To quench the Kinect thirst, Microsoft Research recently released an 8-page research publication to be presented at the IEEE Conference on Computer Vision and Pattern Recognition in June titled “Real-Time Human Pose Recognition in Parts from a Single Depth Image“. The paper reveals a lot of interesting facts, science and data behind the algorithms of Kinect.
Whilst acknowledging previous work in the field, one area the research team focused to improve was per-frame initialization.
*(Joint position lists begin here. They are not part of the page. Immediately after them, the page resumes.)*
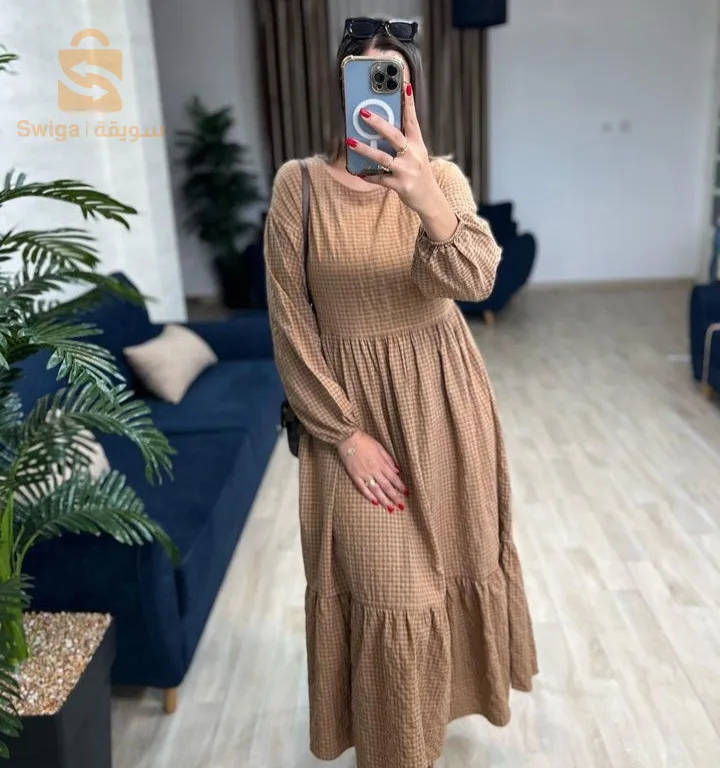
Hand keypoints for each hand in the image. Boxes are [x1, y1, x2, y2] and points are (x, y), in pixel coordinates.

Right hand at [338, 430, 407, 511]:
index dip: (400, 486)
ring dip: (384, 500)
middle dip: (394, 497)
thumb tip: (397, 470)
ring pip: (376, 490)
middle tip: (401, 507)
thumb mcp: (380, 447)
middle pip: (386, 486)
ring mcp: (364, 474)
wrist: (348, 438)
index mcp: (381, 463)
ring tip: (390, 509)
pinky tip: (374, 502)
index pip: (393, 477)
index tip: (406, 493)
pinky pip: (362, 488)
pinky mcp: (355, 475)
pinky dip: (369, 495)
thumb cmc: (365, 441)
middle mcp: (374, 470)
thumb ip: (388, 459)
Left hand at [346, 83, 458, 239]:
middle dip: (378, 123)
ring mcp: (407, 171)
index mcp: (418, 144)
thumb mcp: (416, 154)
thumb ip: (403, 141)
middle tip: (362, 112)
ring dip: (365, 149)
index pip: (412, 120)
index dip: (409, 103)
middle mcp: (413, 155)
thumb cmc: (418, 172)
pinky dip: (368, 175)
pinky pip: (380, 179)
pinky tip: (358, 171)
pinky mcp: (400, 185)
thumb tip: (382, 127)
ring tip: (350, 141)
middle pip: (394, 136)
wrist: (430, 199)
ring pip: (383, 157)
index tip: (404, 85)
That is, the system can work without a lengthy “set-up” phase for the user.
The success of their work is of course a key component of Kinect – anyone can hop in to play at any time.
As part of its development, the team collected a database of around 500,000 frames of motion capture data of simulated poses with different people in an entertainment scenario such as driving, dancing, kicking, running and navigating menus.
From that, they generalized the dataset down to 100,000 more unique poses to which the system was trained to estimate body parts from. As an indication of just how computational intensive the development process really was, “training 3 (decision) trees to depth 20 from 1 million images takes about a day on a 1000 core cluster”.
For one I’m glad they spent days with 1000 core clusters so that Kinect can recognize me kicking and jumping at 200 frames per second.